Extended Data Fig. 5: Spatial and structural analysis of polysomes in Cm-treated M. pneumoniae cells.
From: Structural insights into context-dependent inhibitory mechanisms of chloramphenicol in cells
a, An example of ribosomes of different functional states classified as described in Extended Data Fig. 4a mapped into the 3D cellular volume. b, The same cell as in panel a colored according to the polysome detection results (light green: polysomes, gray: monosomes). c, Counts of monosomes and polysomes across the 137 cellular tomograms. d, Distribution of polysomes length (number of ribosomes). e, Distribution of translation elongation states in monosomes and polysomes. Bars represent mean percentages and whiskers represent standard deviations across the 137 cells.
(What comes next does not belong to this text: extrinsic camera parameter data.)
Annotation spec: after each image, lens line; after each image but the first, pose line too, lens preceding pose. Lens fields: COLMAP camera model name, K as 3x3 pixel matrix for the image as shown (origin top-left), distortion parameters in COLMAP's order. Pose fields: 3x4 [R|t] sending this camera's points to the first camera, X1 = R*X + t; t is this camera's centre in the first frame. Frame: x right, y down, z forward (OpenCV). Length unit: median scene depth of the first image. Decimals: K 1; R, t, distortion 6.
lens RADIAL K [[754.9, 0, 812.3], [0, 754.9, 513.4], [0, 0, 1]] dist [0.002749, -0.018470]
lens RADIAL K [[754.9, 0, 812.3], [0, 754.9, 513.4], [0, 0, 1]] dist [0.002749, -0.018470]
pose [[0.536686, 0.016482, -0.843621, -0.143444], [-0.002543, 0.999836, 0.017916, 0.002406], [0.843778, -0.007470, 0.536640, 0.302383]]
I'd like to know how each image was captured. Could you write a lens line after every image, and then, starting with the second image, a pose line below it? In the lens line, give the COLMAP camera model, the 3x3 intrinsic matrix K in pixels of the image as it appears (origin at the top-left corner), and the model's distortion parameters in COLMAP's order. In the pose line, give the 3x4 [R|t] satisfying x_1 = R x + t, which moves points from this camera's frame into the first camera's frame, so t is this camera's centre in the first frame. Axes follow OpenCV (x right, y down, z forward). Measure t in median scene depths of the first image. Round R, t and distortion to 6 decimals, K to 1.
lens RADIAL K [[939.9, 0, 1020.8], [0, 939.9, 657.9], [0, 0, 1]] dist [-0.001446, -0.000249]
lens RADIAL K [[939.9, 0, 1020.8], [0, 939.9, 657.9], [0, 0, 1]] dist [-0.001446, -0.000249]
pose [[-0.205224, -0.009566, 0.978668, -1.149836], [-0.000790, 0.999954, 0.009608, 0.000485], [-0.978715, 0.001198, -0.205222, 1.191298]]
False discovery rate-adjusted p value (two-sided Wilcoxon rank sum test) is provided. f, The local mask (yellow sphere) used to classify neighboring ribosome pairs (disomes) within the 4,838 spatially annotated polysomes. Aligned on the leading ribosome. g, Comparison of disome classes I and II, after alignment on the leading ribosome (left). The major difference comes from the relative rotation of the following ribosome. h, Comparison of disome classes II and III. The minor difference comes from the displacement and relative rotation of the following ribosome. i, Distribution of the mRNA exiti-to-entryi+1 distances for the three disome classes classified in RELION. The mean (line) and standard deviation (whiskers) of distances for the three disome classes are 4.01 ± 1.27 nm (n = 654 disomes), 2.81 ± 0.91 nm (n = 387), 2.29 ± 0.83 nm (n = 963).